### Assigned task
Could you set down exactly the lines in the records below between the line holding "55: (143, 326, 9.77)" and the line holding "35: (146, 348, 9.80)", inclusive?

== Segment start ==

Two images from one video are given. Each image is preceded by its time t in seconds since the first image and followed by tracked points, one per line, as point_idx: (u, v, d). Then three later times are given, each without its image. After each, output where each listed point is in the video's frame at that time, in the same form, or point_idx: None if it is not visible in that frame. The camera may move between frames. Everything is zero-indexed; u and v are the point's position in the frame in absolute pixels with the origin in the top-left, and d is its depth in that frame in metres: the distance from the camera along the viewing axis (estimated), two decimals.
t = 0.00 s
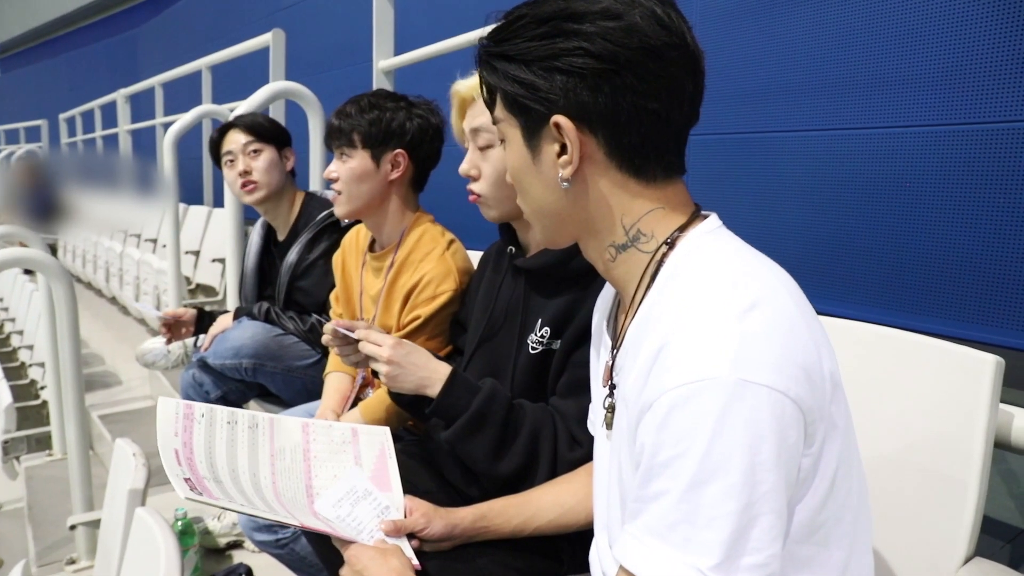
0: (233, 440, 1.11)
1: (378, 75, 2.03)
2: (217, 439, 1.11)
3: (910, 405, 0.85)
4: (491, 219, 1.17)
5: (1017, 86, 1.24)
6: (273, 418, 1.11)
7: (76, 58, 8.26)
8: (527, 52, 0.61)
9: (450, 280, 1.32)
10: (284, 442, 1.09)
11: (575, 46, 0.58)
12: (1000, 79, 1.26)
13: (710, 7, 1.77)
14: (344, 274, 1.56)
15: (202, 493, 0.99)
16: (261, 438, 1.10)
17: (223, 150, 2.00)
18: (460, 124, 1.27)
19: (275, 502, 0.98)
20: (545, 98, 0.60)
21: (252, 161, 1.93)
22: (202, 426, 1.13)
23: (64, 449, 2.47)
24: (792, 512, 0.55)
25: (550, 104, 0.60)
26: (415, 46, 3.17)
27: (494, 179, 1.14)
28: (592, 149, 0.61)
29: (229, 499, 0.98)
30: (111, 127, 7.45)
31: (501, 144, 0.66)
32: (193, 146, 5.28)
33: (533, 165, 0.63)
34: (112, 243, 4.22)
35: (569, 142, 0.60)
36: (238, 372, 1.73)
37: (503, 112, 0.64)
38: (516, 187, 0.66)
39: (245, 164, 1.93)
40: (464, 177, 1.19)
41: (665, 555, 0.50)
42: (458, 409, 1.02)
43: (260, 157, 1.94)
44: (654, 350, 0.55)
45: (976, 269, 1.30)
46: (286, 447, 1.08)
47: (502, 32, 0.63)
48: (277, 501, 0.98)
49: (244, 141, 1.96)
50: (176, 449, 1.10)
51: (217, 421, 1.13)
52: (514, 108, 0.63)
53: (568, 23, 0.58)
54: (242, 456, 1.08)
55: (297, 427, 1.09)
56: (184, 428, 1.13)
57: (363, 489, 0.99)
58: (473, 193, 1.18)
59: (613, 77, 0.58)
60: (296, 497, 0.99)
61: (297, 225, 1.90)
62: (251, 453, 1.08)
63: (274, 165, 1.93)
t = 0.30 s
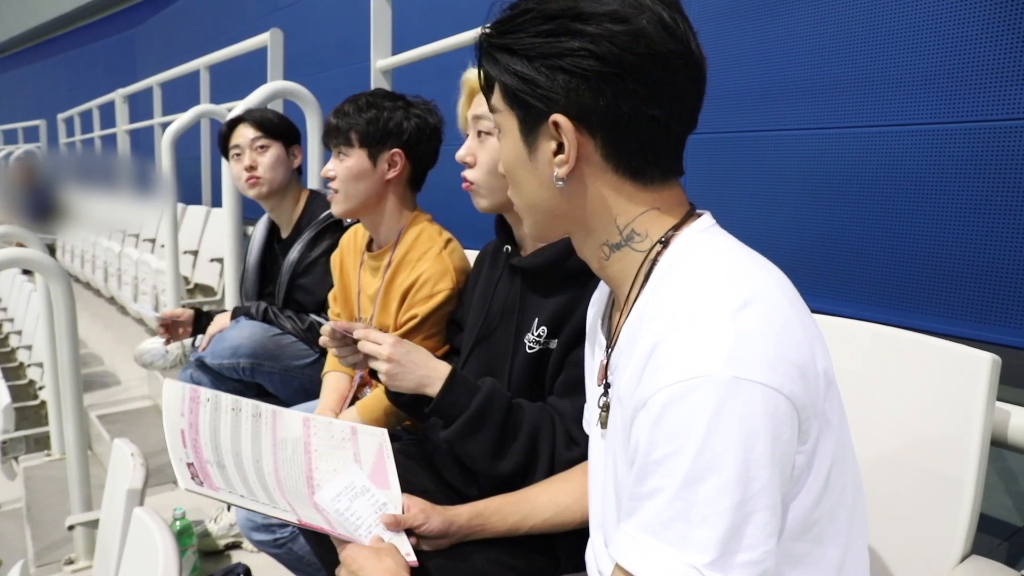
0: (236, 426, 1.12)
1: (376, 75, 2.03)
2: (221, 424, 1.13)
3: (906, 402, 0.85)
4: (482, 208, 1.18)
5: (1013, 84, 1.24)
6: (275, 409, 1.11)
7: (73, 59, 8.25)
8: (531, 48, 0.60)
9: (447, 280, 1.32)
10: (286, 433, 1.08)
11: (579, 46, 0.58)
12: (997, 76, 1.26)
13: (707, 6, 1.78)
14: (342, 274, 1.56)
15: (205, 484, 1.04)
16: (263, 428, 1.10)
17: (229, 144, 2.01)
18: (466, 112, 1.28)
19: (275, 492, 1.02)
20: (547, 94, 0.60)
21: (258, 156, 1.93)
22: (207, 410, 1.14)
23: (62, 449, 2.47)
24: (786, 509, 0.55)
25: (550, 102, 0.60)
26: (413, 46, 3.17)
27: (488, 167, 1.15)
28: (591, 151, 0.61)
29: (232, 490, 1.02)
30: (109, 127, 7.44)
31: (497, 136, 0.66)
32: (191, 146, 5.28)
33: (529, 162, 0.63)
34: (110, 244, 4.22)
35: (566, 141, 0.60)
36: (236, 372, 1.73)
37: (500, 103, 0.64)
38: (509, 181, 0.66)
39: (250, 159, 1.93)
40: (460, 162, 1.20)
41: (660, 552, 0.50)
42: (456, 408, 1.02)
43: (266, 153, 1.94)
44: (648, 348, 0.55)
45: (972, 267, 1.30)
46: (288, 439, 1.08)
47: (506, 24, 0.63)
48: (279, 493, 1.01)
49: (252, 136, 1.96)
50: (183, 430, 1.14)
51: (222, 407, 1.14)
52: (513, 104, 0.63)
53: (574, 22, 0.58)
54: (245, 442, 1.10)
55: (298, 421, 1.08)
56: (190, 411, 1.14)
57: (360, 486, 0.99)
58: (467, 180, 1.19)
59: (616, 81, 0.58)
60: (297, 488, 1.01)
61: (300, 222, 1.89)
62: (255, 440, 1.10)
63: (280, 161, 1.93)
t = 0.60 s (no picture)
0: (237, 420, 1.09)
1: (373, 75, 2.03)
2: (225, 419, 1.09)
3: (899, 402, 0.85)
4: (480, 208, 1.18)
5: (1007, 83, 1.24)
6: (276, 406, 1.12)
7: (72, 61, 8.25)
8: (540, 46, 0.60)
9: (443, 279, 1.32)
10: (285, 430, 1.09)
11: (592, 49, 0.57)
12: (990, 76, 1.26)
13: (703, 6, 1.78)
14: (338, 275, 1.56)
15: (203, 479, 0.94)
16: (263, 423, 1.10)
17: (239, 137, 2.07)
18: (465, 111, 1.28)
19: (277, 489, 0.98)
20: (554, 96, 0.60)
21: (260, 152, 1.98)
22: (211, 401, 1.10)
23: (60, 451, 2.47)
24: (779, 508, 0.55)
25: (559, 101, 0.60)
26: (411, 46, 3.17)
27: (485, 167, 1.15)
28: (593, 154, 0.61)
29: (233, 486, 0.95)
30: (106, 128, 7.43)
31: (495, 131, 0.66)
32: (189, 147, 5.27)
33: (530, 157, 0.63)
34: (109, 245, 4.22)
35: (571, 140, 0.61)
36: (233, 372, 1.73)
37: (502, 99, 0.64)
38: (506, 176, 0.66)
39: (251, 153, 1.99)
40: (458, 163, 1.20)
41: (653, 552, 0.51)
42: (454, 407, 1.02)
43: (268, 149, 1.98)
44: (641, 347, 0.55)
45: (967, 265, 1.30)
46: (288, 433, 1.08)
47: (513, 18, 0.62)
48: (280, 487, 0.98)
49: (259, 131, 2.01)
50: (185, 420, 1.07)
51: (224, 399, 1.11)
52: (518, 99, 0.62)
53: (587, 23, 0.57)
54: (245, 435, 1.07)
55: (297, 419, 1.10)
56: (194, 399, 1.10)
57: (357, 485, 0.99)
58: (463, 180, 1.19)
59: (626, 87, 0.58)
60: (297, 484, 0.99)
61: (310, 221, 1.90)
62: (254, 435, 1.07)
63: (279, 159, 1.97)
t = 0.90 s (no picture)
0: (238, 419, 1.06)
1: (373, 76, 2.03)
2: (226, 416, 1.06)
3: (900, 402, 0.85)
4: (480, 209, 1.18)
5: (1006, 79, 1.23)
6: (274, 407, 1.11)
7: (72, 63, 8.27)
8: (608, 28, 0.58)
9: (443, 278, 1.32)
10: (285, 430, 1.08)
11: (659, 43, 0.58)
12: (985, 73, 1.26)
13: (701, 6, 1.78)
14: (338, 276, 1.56)
15: (204, 478, 0.90)
16: (263, 422, 1.08)
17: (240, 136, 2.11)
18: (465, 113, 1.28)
19: (278, 488, 0.96)
20: (615, 80, 0.59)
21: (259, 151, 2.02)
22: (211, 399, 1.07)
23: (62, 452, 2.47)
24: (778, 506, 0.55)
25: (619, 87, 0.59)
26: (411, 47, 3.17)
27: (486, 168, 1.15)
28: (633, 148, 0.61)
29: (235, 484, 0.91)
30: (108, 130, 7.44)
31: (520, 109, 0.63)
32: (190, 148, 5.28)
33: (563, 142, 0.62)
34: (109, 247, 4.22)
35: (617, 131, 0.60)
36: (233, 373, 1.73)
37: (540, 76, 0.62)
38: (520, 160, 0.64)
39: (252, 152, 2.03)
40: (460, 164, 1.21)
41: (654, 550, 0.51)
42: (456, 407, 1.02)
43: (264, 149, 2.01)
44: (639, 347, 0.55)
45: (966, 264, 1.30)
46: (287, 433, 1.08)
47: None
48: (283, 485, 0.96)
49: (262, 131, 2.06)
50: (187, 416, 1.02)
51: (225, 398, 1.08)
52: (565, 79, 0.61)
53: (662, 19, 0.57)
54: (246, 433, 1.04)
55: (295, 419, 1.11)
56: (195, 396, 1.05)
57: (355, 486, 1.00)
58: (467, 181, 1.20)
59: (681, 88, 0.60)
60: (298, 482, 0.99)
61: (317, 220, 1.91)
62: (256, 434, 1.05)
63: (274, 159, 2.00)
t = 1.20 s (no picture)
0: (246, 418, 1.07)
1: (380, 76, 2.03)
2: (235, 415, 1.06)
3: (910, 403, 0.85)
4: (490, 210, 1.18)
5: (1017, 81, 1.23)
6: (282, 407, 1.12)
7: (80, 63, 8.31)
8: (642, 27, 0.58)
9: (449, 277, 1.33)
10: (293, 429, 1.09)
11: (688, 47, 0.58)
12: (995, 74, 1.26)
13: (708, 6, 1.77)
14: (344, 276, 1.56)
15: (213, 476, 0.89)
16: (271, 421, 1.09)
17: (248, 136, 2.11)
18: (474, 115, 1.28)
19: (287, 486, 0.95)
20: (645, 80, 0.59)
21: (268, 151, 2.03)
22: (221, 398, 1.07)
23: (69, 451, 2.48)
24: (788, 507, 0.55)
25: (647, 87, 0.59)
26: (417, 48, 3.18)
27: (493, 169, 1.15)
28: (655, 149, 0.62)
29: (244, 483, 0.90)
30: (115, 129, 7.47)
31: (544, 102, 0.63)
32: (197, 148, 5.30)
33: (586, 139, 0.62)
34: (116, 246, 4.24)
35: (641, 131, 0.61)
36: (240, 372, 1.75)
37: (565, 71, 0.62)
38: (539, 155, 0.63)
39: (261, 151, 2.04)
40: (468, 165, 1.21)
41: (663, 552, 0.51)
42: (464, 407, 1.02)
43: (273, 149, 2.02)
44: (648, 347, 0.55)
45: (975, 266, 1.30)
46: (295, 433, 1.08)
47: None
48: (291, 483, 0.96)
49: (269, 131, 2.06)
50: (195, 415, 1.01)
51: (234, 397, 1.09)
52: (592, 75, 0.61)
53: (691, 23, 0.58)
54: (255, 432, 1.04)
55: (303, 420, 1.12)
56: (205, 395, 1.05)
57: (362, 486, 1.00)
58: (474, 181, 1.19)
59: (705, 93, 0.61)
60: (306, 480, 0.99)
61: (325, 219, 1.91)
62: (264, 433, 1.05)
63: (283, 159, 2.01)
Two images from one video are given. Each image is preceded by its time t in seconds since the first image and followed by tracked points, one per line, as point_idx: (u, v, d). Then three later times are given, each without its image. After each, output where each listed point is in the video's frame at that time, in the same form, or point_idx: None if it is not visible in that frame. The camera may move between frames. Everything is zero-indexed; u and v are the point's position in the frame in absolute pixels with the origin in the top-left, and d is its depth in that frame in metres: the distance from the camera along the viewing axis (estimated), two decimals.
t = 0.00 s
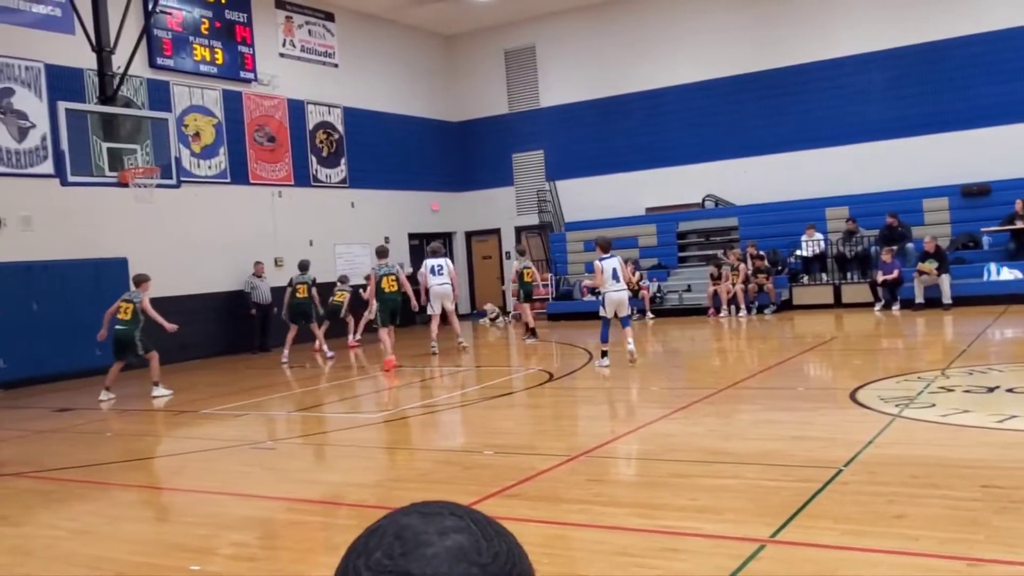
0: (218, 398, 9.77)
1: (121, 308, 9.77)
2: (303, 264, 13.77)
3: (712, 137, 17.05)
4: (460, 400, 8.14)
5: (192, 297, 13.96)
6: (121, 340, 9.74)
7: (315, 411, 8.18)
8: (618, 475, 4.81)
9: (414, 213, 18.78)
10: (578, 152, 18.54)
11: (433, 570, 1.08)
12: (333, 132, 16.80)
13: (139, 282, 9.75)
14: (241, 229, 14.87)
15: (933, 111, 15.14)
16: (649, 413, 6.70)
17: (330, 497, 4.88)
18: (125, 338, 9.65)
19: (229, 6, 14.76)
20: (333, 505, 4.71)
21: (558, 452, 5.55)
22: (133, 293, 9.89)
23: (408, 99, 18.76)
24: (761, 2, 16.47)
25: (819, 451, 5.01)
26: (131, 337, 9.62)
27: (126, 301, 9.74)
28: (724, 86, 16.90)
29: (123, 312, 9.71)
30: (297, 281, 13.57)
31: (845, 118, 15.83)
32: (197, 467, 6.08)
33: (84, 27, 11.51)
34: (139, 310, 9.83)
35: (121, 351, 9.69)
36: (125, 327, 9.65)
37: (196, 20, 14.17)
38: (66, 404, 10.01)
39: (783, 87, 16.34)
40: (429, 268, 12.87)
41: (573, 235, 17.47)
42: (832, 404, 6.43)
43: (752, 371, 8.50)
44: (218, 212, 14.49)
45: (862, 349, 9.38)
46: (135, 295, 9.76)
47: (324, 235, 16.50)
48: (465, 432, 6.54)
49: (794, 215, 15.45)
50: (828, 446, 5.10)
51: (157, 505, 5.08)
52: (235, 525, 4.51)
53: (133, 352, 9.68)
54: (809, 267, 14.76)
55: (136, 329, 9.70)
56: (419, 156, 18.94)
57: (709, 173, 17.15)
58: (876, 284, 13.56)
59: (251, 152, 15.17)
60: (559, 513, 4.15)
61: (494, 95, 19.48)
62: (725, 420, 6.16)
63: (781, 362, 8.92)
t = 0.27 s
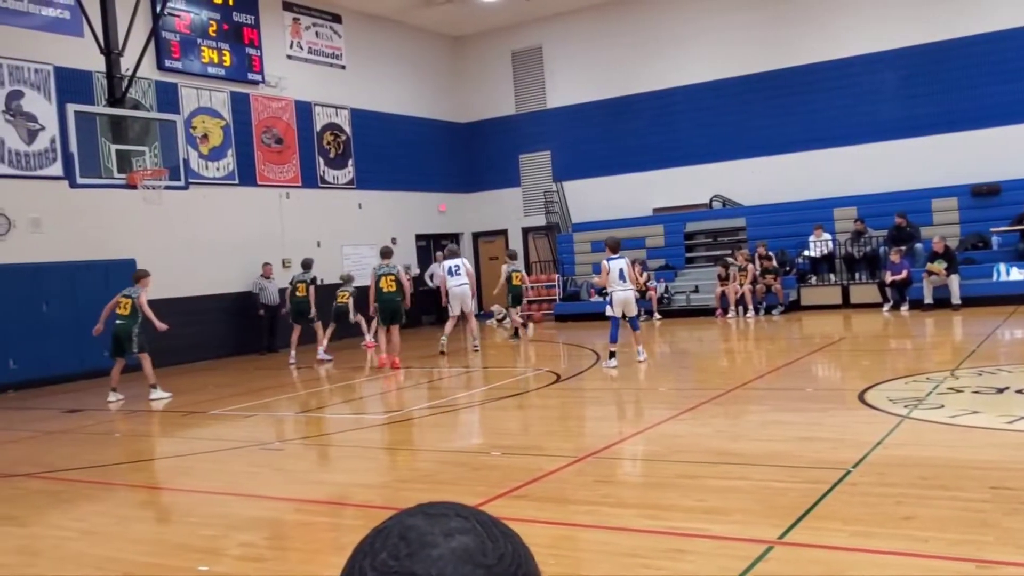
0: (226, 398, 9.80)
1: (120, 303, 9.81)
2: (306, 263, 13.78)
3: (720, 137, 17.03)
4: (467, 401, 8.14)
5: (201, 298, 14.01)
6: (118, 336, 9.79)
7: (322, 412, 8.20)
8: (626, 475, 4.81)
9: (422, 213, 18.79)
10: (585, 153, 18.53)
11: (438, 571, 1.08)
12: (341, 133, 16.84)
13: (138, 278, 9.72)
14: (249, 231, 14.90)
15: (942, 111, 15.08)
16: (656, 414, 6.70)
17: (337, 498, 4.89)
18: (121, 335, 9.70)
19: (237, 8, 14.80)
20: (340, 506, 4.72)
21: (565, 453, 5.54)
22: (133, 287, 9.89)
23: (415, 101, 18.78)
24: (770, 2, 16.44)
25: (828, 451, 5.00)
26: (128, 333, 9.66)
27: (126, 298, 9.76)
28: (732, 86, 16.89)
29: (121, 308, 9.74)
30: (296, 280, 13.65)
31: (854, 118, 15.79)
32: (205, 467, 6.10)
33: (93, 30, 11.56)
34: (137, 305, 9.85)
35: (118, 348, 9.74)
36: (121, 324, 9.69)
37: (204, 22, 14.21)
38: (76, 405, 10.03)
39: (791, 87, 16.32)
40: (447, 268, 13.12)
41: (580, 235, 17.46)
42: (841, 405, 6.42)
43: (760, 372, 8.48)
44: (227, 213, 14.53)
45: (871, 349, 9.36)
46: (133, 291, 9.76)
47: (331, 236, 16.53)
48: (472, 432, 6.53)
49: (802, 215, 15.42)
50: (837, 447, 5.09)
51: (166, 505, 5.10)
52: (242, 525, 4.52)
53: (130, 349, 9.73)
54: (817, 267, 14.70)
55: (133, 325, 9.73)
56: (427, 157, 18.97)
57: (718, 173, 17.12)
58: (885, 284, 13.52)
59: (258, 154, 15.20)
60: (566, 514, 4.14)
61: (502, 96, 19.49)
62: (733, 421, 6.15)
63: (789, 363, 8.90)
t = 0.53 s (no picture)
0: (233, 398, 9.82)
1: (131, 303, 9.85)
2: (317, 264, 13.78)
3: (725, 137, 17.00)
4: (473, 401, 8.14)
5: (208, 299, 14.03)
6: (130, 335, 9.86)
7: (328, 412, 8.21)
8: (632, 476, 4.81)
9: (427, 214, 18.80)
10: (591, 152, 18.52)
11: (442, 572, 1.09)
12: (347, 134, 16.86)
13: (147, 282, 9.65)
14: (255, 232, 14.93)
15: (949, 110, 15.04)
16: (662, 414, 6.69)
17: (344, 498, 4.89)
18: (131, 336, 9.76)
19: (243, 9, 14.83)
20: (347, 506, 4.73)
21: (571, 454, 5.54)
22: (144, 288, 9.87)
23: (421, 101, 18.79)
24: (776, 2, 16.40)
25: (834, 452, 4.99)
26: (137, 334, 9.71)
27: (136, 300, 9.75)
28: (737, 86, 16.86)
29: (132, 309, 9.78)
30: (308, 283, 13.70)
31: (860, 117, 15.76)
32: (213, 468, 6.12)
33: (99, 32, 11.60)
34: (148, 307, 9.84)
35: (128, 348, 9.82)
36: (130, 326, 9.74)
37: (210, 23, 14.24)
38: (83, 406, 10.05)
39: (796, 86, 16.29)
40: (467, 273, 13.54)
41: (586, 236, 17.45)
42: (848, 405, 6.41)
43: (767, 372, 8.47)
44: (233, 214, 14.56)
45: (878, 349, 9.34)
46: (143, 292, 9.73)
47: (338, 236, 16.55)
48: (478, 433, 6.53)
49: (809, 215, 15.39)
50: (844, 447, 5.08)
51: (174, 506, 5.12)
52: (250, 526, 4.53)
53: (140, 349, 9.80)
54: (824, 267, 14.67)
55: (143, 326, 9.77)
56: (432, 158, 18.98)
57: (724, 173, 17.09)
58: (893, 284, 13.49)
59: (264, 155, 15.23)
60: (572, 515, 4.14)
61: (507, 96, 19.49)
62: (739, 421, 6.14)
63: (796, 363, 8.88)
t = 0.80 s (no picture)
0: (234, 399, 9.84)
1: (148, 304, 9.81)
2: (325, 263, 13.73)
3: (725, 137, 17.00)
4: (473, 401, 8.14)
5: (208, 300, 14.03)
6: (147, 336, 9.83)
7: (329, 413, 8.21)
8: (633, 476, 4.80)
9: (427, 214, 18.81)
10: (590, 152, 18.52)
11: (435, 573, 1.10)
12: (346, 135, 16.85)
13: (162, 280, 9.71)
14: (256, 232, 14.93)
15: (948, 109, 15.03)
16: (663, 415, 6.69)
17: (345, 499, 4.89)
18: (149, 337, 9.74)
19: (242, 10, 14.84)
20: (347, 507, 4.72)
21: (572, 454, 5.53)
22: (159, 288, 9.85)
23: (420, 102, 18.79)
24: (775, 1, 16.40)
25: (835, 451, 4.98)
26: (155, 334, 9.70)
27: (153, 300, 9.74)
28: (737, 85, 16.85)
29: (150, 310, 9.75)
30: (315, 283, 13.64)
31: (859, 117, 15.75)
32: (214, 469, 6.12)
33: (99, 34, 11.61)
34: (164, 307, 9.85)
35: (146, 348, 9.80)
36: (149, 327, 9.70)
37: (210, 24, 14.24)
38: (84, 407, 10.05)
39: (795, 86, 16.29)
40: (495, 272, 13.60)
41: (586, 235, 17.45)
42: (848, 404, 6.40)
43: (767, 372, 8.46)
44: (233, 215, 14.56)
45: (878, 349, 9.33)
46: (161, 292, 9.73)
47: (338, 237, 16.55)
48: (478, 434, 6.53)
49: (808, 215, 15.38)
50: (845, 447, 5.07)
51: (175, 507, 5.12)
52: (250, 527, 4.52)
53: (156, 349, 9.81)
54: (824, 267, 14.67)
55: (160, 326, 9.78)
56: (432, 158, 18.98)
57: (724, 172, 17.08)
58: (893, 283, 13.49)
59: (264, 156, 15.24)
60: (572, 515, 4.14)
61: (506, 96, 19.49)
62: (739, 421, 6.13)
63: (796, 362, 8.87)
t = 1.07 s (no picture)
0: (234, 400, 9.84)
1: (161, 304, 10.39)
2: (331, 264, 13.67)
3: (724, 137, 17.01)
4: (473, 402, 8.14)
5: (207, 301, 14.03)
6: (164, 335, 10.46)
7: (328, 415, 8.21)
8: (633, 477, 4.80)
9: (426, 215, 18.81)
10: (589, 153, 18.53)
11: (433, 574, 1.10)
12: (346, 136, 16.86)
13: (172, 280, 10.24)
14: (255, 234, 14.93)
15: (947, 110, 15.03)
16: (662, 415, 6.69)
17: (345, 500, 4.89)
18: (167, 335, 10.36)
19: (241, 12, 14.84)
20: (347, 508, 4.72)
21: (571, 455, 5.54)
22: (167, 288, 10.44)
23: (419, 103, 18.79)
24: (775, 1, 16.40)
25: (835, 452, 4.99)
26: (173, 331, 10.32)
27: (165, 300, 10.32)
28: (736, 86, 16.86)
29: (163, 310, 10.34)
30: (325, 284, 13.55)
31: (859, 117, 15.76)
32: (213, 470, 6.12)
33: (98, 36, 11.61)
34: (174, 304, 10.46)
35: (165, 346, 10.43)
36: (166, 326, 10.31)
37: (209, 26, 14.24)
38: (83, 409, 10.05)
39: (795, 86, 16.30)
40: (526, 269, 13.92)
41: (586, 236, 17.45)
42: (848, 405, 6.40)
43: (767, 372, 8.46)
44: (233, 217, 14.57)
45: (878, 349, 9.34)
46: (171, 292, 10.30)
47: (338, 238, 16.56)
48: (478, 435, 6.53)
49: (808, 215, 15.39)
50: (844, 447, 5.07)
51: (175, 508, 5.12)
52: (250, 528, 4.52)
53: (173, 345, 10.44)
54: (824, 267, 14.67)
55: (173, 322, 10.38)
56: (431, 159, 18.99)
57: (724, 173, 17.08)
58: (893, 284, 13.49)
59: (264, 157, 15.25)
60: (572, 516, 4.14)
61: (505, 97, 19.49)
62: (739, 422, 6.14)
63: (796, 363, 8.88)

== Segment end ==

### Solution for this task
55: (143, 326, 9.77)
56: (432, 158, 18.98)
57: (724, 173, 17.09)
58: (893, 284, 13.49)
59: (264, 155, 15.23)
60: (572, 515, 4.14)
61: (507, 96, 19.49)
62: (739, 421, 6.14)
63: (796, 363, 8.88)
t = 0.80 s (no picture)
0: (234, 399, 9.84)
1: (148, 304, 9.81)
2: (325, 263, 13.73)
3: (725, 137, 17.00)
4: (473, 401, 8.14)
5: (208, 300, 14.03)
6: (147, 336, 9.83)
7: (329, 413, 8.21)
8: (633, 476, 4.80)
9: (427, 214, 18.81)
10: (590, 152, 18.52)
11: (435, 573, 1.10)
12: (346, 135, 16.85)
13: (162, 280, 9.71)
14: (256, 232, 14.93)
15: (948, 109, 15.03)
16: (663, 415, 6.69)
17: (345, 499, 4.89)
18: (149, 337, 9.74)
19: (242, 10, 14.84)
20: (347, 507, 4.72)
21: (572, 454, 5.53)
22: (159, 288, 9.85)
23: (420, 102, 18.79)
24: (775, 1, 16.40)
25: (835, 451, 4.98)
26: (155, 334, 9.70)
27: (153, 300, 9.74)
28: (737, 85, 16.85)
29: (150, 310, 9.75)
30: (315, 283, 13.64)
31: (859, 117, 15.75)
32: (214, 469, 6.12)
33: (99, 34, 11.61)
34: (164, 307, 9.85)
35: (146, 348, 9.80)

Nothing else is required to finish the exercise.